::: GIVEN PASSAGE

Reputation: 22440
I have written a script in python using selenium to fetch the business summary
(which is within p
tag) located at the bottom right corner of a webpage under the header Company profile
. The webpage is heavily dynamic, so I thought to use a browser simulator. I have created a css selector, which is able to parse the summary if I copy the html elements
directly from that webpage and try on it locally. For some reason, when I tried the same selector within my below script, it doesn't do the trick. It throws timeout exception
error instead. How can I fetch it?
This is my try:
from selenium import webdriver
from selenium.webdriver.common.by import By
from selenium.webdriver.support.ui import WebDriverWait
from selenium.webdriver.support import expected_conditions as EC
from selenium.common.exceptions import TimeoutException
link = "https://in.finance.yahoo.com/quote/AAPL?p=AAPL"
def get_information(driver, url):
driver.get(url)
item = wait.until(EC.presence_of_element_located((By.CSS_SELECTOR, "[id$='-QuoteModule'] p[class^='businessSummary']")))
driver.execute_script("arguments[0].scrollIntoView();", item)
print(item.text)
if __name__ == "__main__":
driver = webdriver.Chrome()
wait = WebDriverWait(driver, 20)
try:
get_information(driver,link)
finally:
driver.quit()
Upvotes: 2
Views: 521
Reputation: 897
Here is a much simpler approach using requests and working with the JSON data that is already in the page. I would also recommend to always use request if possible. It may take some extra work but the end result is a lot more reliable / cleaner. You could also take my example a lot further and parse the JSON to work directly with it (you need to clean up the text to be valid JSON). In my example I just use split which was just faster to do but it could lead to problems down the road when doing something more complex.
import requests
from lxml import html
url = 'https://in.finance.yahoo.com/quote/AAPL?p=AAPL'
headers = {'user-agent': 'Mozilla/5.0 (Windows NT 10.0; Win64; x64) AppleWebKit/537.36 (KHTML, like Gecko) Chrome/67.0.3396.99 Safari/537.36'}
r = requests.get(url, headers=headers)
tree = html.fromstring(r.text)
data= [e.text_content() for e in tree.iter('script') if 'root.App.main = ' in e.text_content()][0]
data = data.split('longBusinessSummary":"')[1]
data = data.split('","city')[0]
print (data)
Upvotes: 1
Reputation: 5647
You have to scroll the page down twice until the element will be present:
from selenium import webdriver
from selenium.webdriver.common.by import By
from selenium.webdriver.support.ui import WebDriverWait
from selenium.webdriver.support import expected_conditions as EC
from selenium.common.exceptions import TimeoutException
import time
link = "https://in.finance.yahoo.com/quote/AAPL?p=AAPL"
def get_information(driver, url):
driver.get(url)

::::::
::: INFORMATION SHOWN

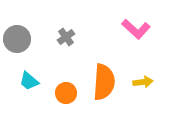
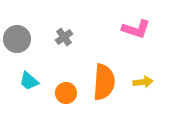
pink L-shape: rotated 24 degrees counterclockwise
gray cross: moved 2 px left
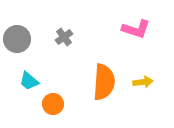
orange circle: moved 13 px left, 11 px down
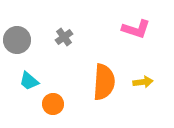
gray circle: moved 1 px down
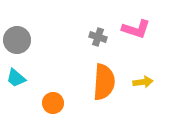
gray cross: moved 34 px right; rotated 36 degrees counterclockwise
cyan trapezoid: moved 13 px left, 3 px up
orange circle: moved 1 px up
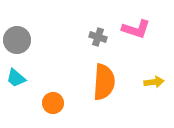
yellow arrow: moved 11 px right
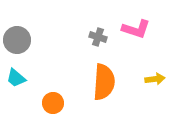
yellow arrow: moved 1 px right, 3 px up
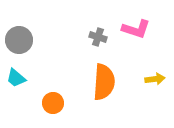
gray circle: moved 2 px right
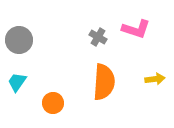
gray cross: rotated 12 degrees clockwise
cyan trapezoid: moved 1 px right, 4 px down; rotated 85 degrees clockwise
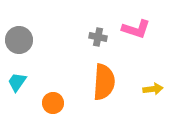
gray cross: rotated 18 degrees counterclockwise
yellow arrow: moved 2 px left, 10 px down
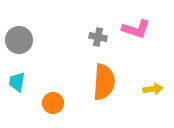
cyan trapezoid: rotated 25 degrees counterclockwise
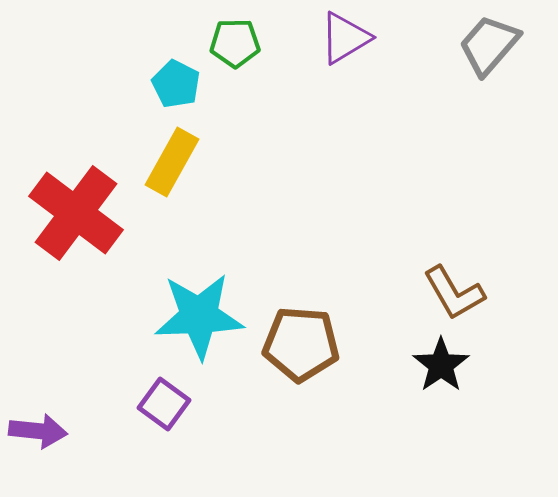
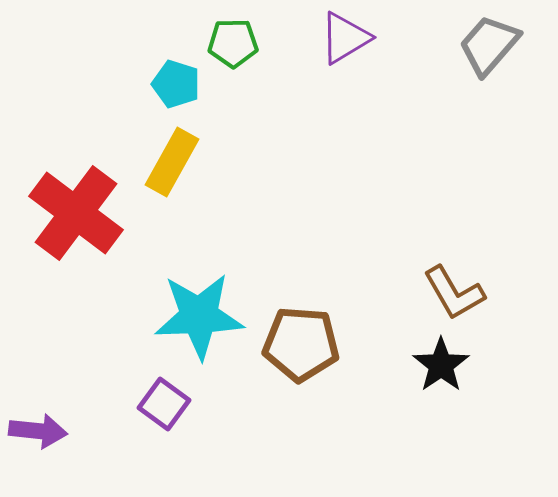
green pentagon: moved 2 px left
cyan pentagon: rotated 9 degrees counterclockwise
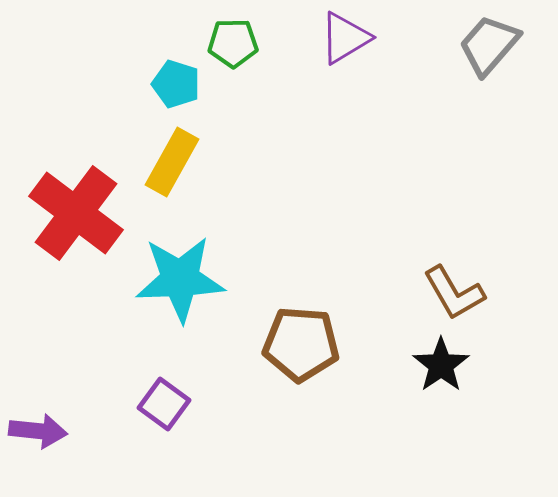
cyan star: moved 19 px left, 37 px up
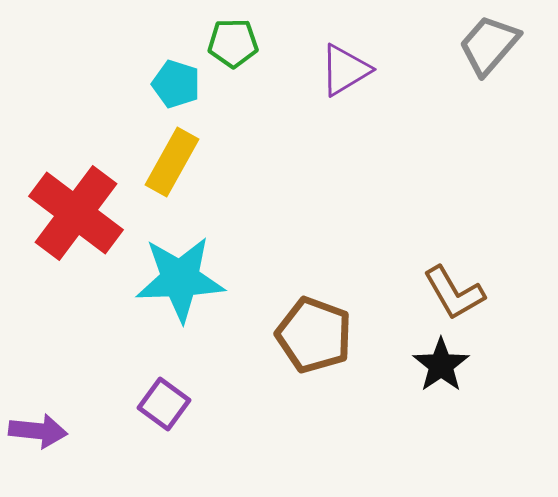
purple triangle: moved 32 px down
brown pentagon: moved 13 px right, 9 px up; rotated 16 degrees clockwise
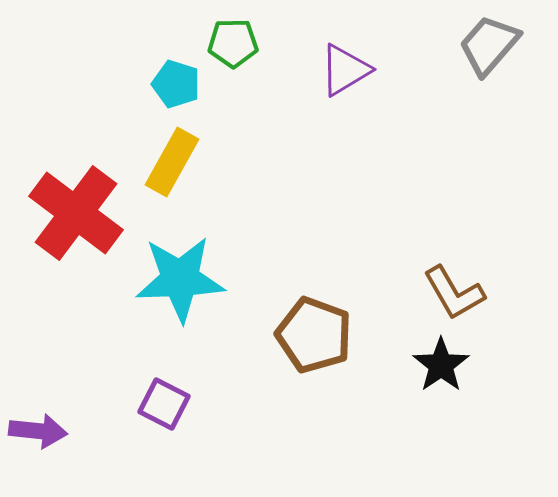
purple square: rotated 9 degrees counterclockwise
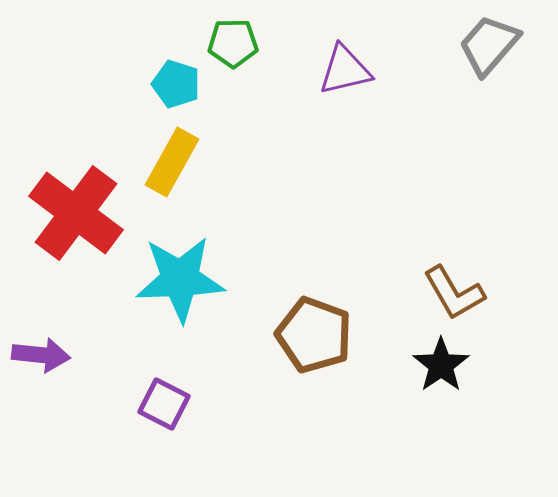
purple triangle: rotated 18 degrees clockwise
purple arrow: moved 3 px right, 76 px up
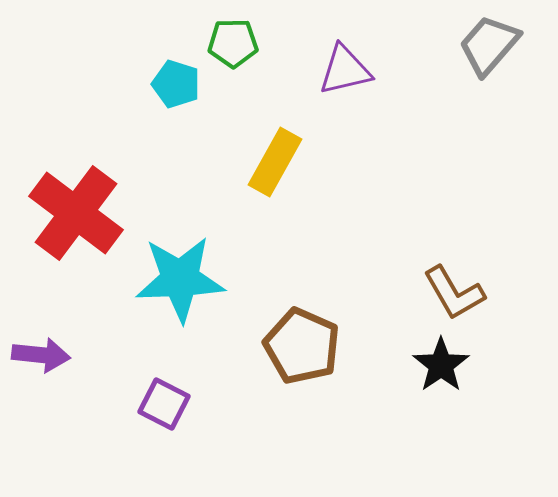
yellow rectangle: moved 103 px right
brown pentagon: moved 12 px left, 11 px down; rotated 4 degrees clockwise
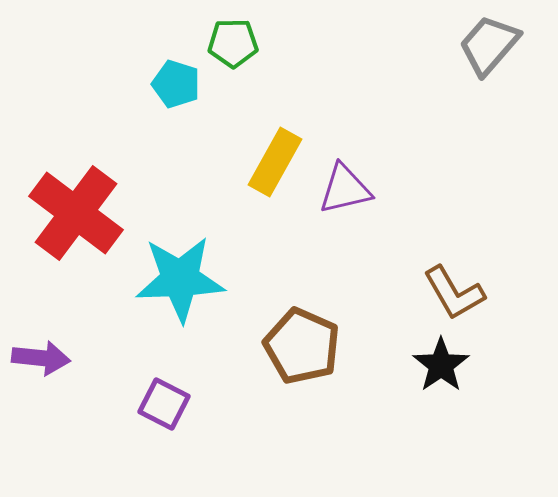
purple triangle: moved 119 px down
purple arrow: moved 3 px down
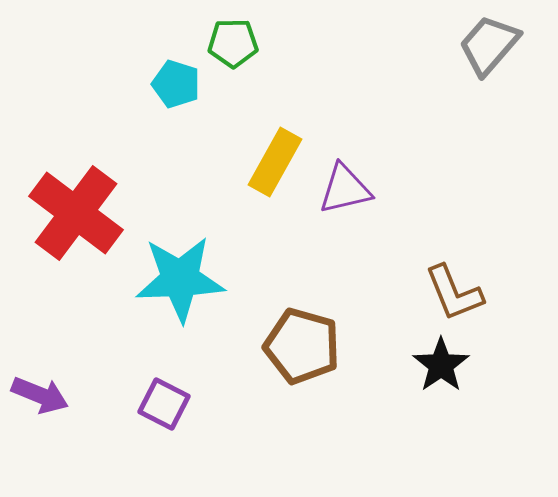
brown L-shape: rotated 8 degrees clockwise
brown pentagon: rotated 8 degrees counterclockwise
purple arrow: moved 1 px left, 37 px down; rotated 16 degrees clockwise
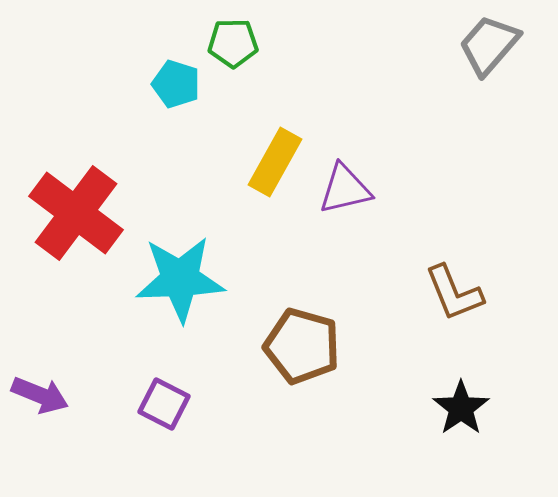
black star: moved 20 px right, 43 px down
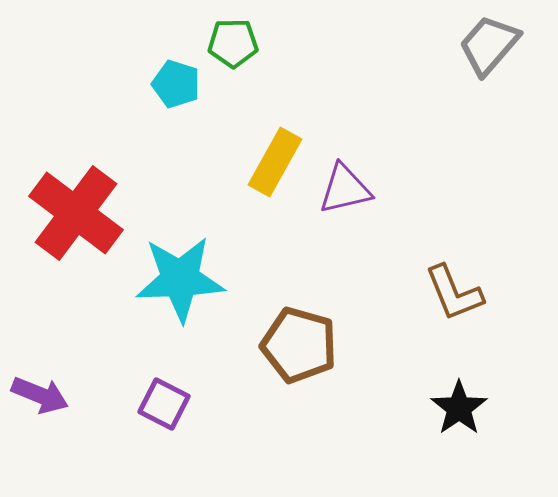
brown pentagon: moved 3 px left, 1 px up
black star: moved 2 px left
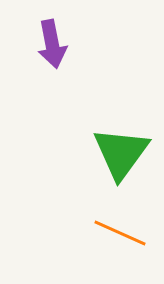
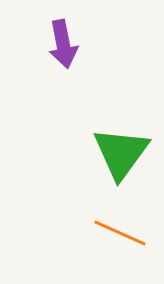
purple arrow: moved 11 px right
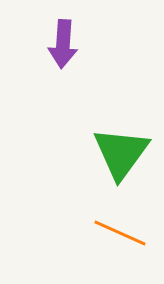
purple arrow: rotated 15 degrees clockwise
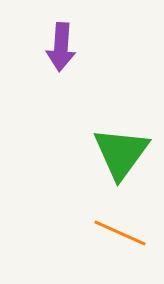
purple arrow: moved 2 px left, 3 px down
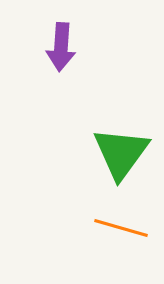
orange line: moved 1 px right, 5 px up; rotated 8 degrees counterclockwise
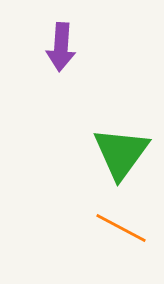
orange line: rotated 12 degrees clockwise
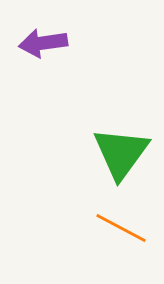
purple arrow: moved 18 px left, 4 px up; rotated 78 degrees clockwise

::::::

» **INSTRUCTION**:
Can you transcribe the Selenium scraping thread word for word, between "print(item.text)" and "something more complex.", inclusive?

» **RESULT OF THIS TASK**:
print(item.text)
if __name__ == "__main__":
driver = webdriver.Chrome()
wait = WebDriverWait(driver, 20)
try:
get_information(driver,link)
finally:
driver.quit()
Upvotes: 2
Views: 521
Reputation: 897
Here is a much simpler approach using requests and working with the JSON data that is already in the page. I would also recommend to always use request if possible. It may take some extra work but the end result is a lot more reliable / cleaner. You could also take my example a lot further and parse the JSON to work directly with it (you need to clean up the text to be valid JSON). In my example I just use split which was just faster to do but it could lead to problems down the road when doing something more complex.